ÜBUNGSFRAGEN:
- a) Geben Sie aus dem Text zur Engelsburg den Abschnitt wortgetreu wieder, beginnend bei „Der 1277 unter“ und endend bei „vor Napoleon Bonaparte.“.
- b) Seit welchem Datum ist die Engelsburg laut dem Text zur Engelsburg ein Museum?

Gegen Ende des 18. Jahrhunderts vernachlässigten die Päpste den Ort, bis die Burg im 19. Jahrhundert von den Soldaten der französischen Republik beschlagnahmt wurde. Im Jahre 1870 ging die Befestigung in den Besitz des italienischen Staates über und diente als Festung und Gefängnis. Die Säle wurden zum Teil als Museum eingerichtet und die Burg dem Publikum zugänglich gemacht. Ab 1901 wurde das Gebäude nicht mehr als Burg verwendet. Seit dem 13. Februar 1906 ist die Engelsburg ein Museum. Im 20. Jahrhundert wurde sie restauriert.

Fluchtburg und Gefängnis der Päpste, Belagerungen

525 Belagerung durch Papst Bonifatius VII.
998 Belagerung durch Kaiser Otto III.
1084 Belagerung durch Kaiser Heinrich IV.
1379 Belagerung durch die Franzosen und Gegenpapst Clemens VII.
1527 Belagerung durch Kaiser Karl V., Sacco di Roma = Plünderung Roms
1799 Belagerung durch die Neapolitaner
1811 Belagerung durch Napoleon

Keine dieser Belagerungen führte zur Eroberung oder Zerstörung der Engelsburg. Ab dem 10. Jahrhundert war die Engelsburg im Besitz der Päpste und diente als Zufluchtsort bei Gefahr. .
Der 1277 unter Papst Nikolaus III. erbaute etwa 800 m lange Gang Passetto di Borgo oder Corridoio di Borgo ist ein oberirdischer, in die Mauer integrierter Verbindungsgang zum Palazzo Vaticano in der Vatikanstadt. Während der großen Plünderung Roms (der „Sacco di Roma“) durch die Truppen von Kaiser Karl V. im Jahr 1527 diente er Papst Clemens VII. als Fluchtweg vor den Soldaten des Kaisers. Danach verschanzte er sich für einen Monat in der Burg. Ebenso floh Pius VII. vor Napoleon Bonaparte.

Herkunft des Namens

Den heutigen Namen erhielt die Anlage im Jahr 590, als in Rom die Pest wütete. Papst Gregor I. soll über dem Grabmal die Erscheinung des Erzengels Michael gesehen haben, der ihm das Ende der Pest verkündete, indem er das Schwert des göttlichen Zorns in die Scheide steckte. Da die Pest wirklich zu Ende ging, erinnert heute noch die Statue des Engels auf der Spitze des Gebäudes an diese Episode. Dort oben stand von 577 bis 1753 ein von Guglielmo della Porta geschaffener Engel aus Marmor, der heute im Innenhof, dem Cortile dell’Angelo, zu sehen ist. Dieser wurde dann durch die heutige, von Peter Anton von Verschaffelt entworfene Figur ersetzt. Außerdem wurde dem Erzengel eine um 610 von Papst Bonifatius IV. eingebaute Kapelle gewidmet.

AUFGEFÜHRTE ZEILEN:
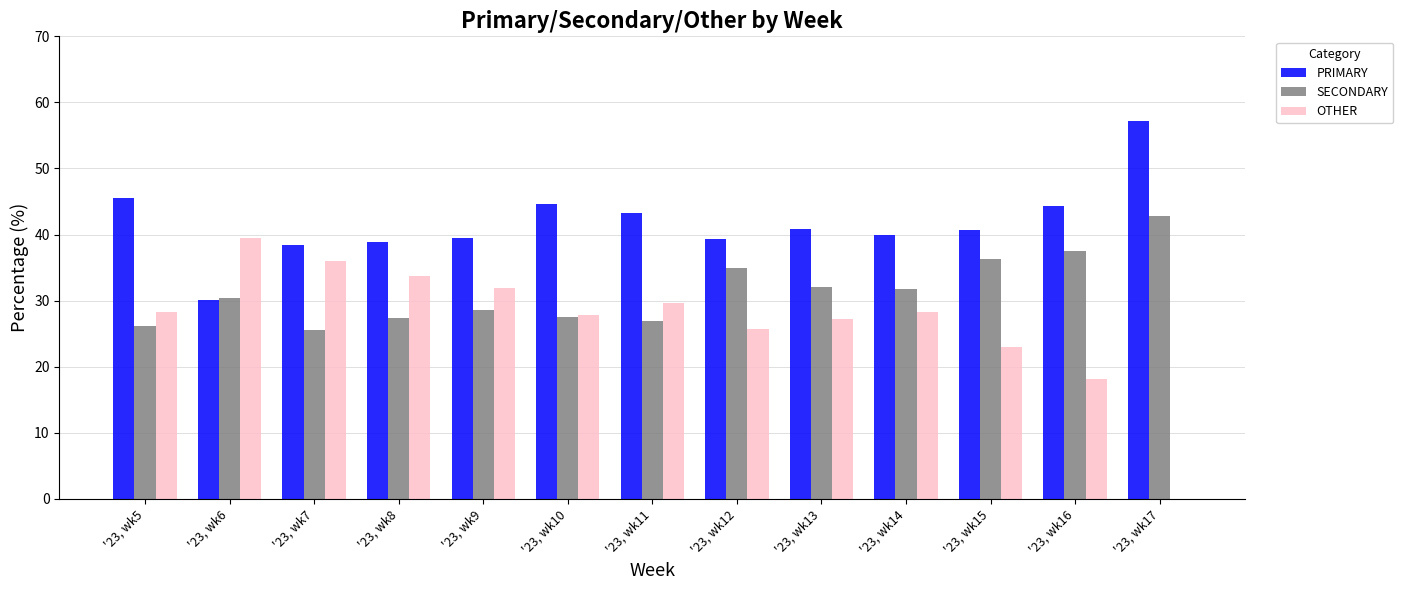

What is the sum of the PRIMARY values at '23, wk14 and '23, wk15?

80.6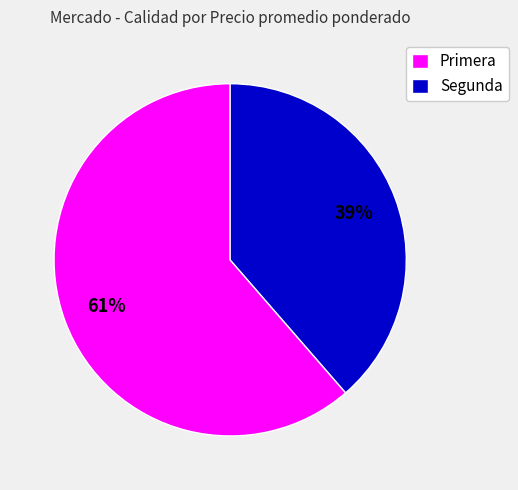

To the nearest percent, what is the average slice percentage?

50%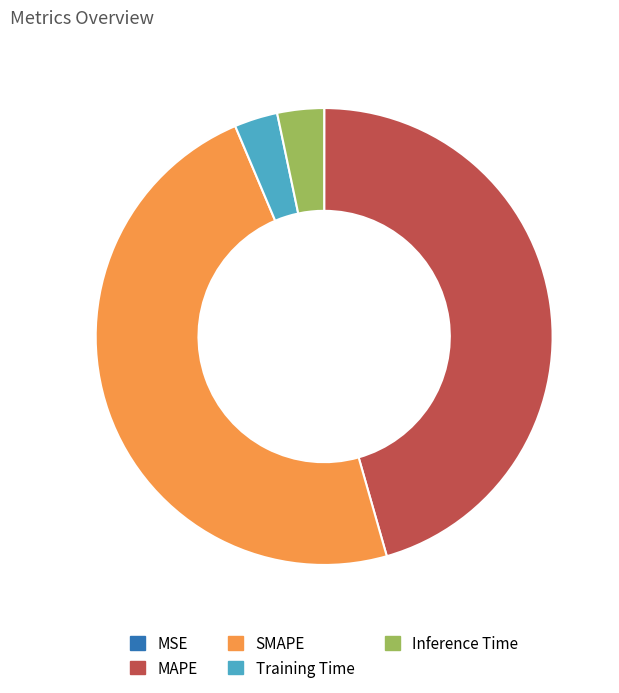

What is the largest slice in the pie chart?

SMAPE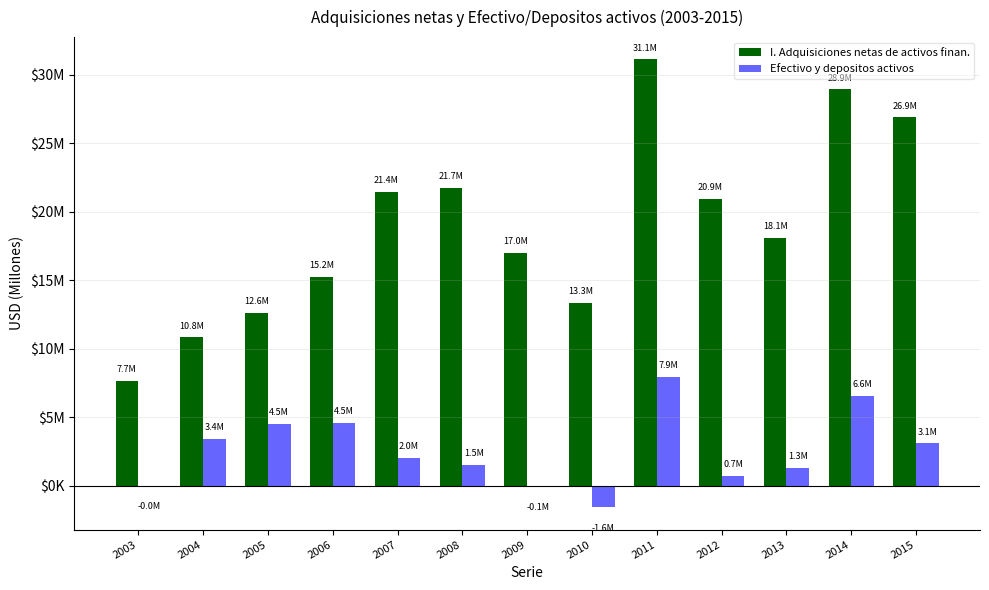

Which series has the largest total across all categories?

I. Adquisiciones netas de activos finan.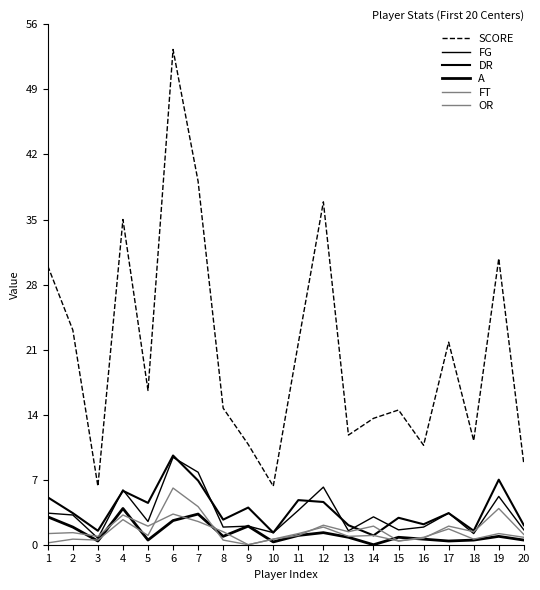

At which category does the chart reach its minimum across all series?

14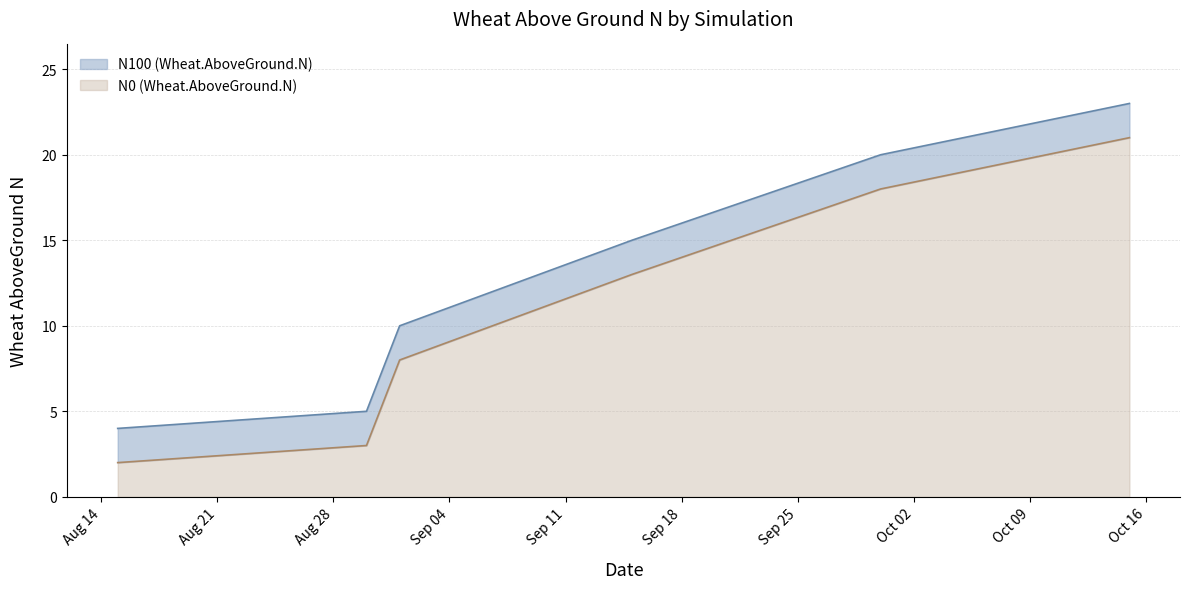

True or false: N100 (Wheat.AboveGround.N) has a value of 6 at 1995-08-15.

False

LÖSUNGEN JE AUFGABE:
- a)
Der 1277 unter Papst Nikolaus III. erbaute etwa 800 m lange Gang Passetto di Borgo oder Corridoio di Borgo ist ein oberirdischer, in die Mauer integrierter Verbindungsgang zum Palazzo Vaticano in der Vatikanstadt. Während der großen Plünderung Roms (der „Sacco di Roma“) durch die Truppen von Kaiser Karl V. im Jahr 1527 diente er Papst Clemens VII. als Fluchtweg vor den Soldaten des Kaisers. Danach verschanzte er sich für einen Monat in der Burg. Ebenso floh Pius VII. vor Napoleon Bonaparte.

- b) Seit dem 13. Februar 1906.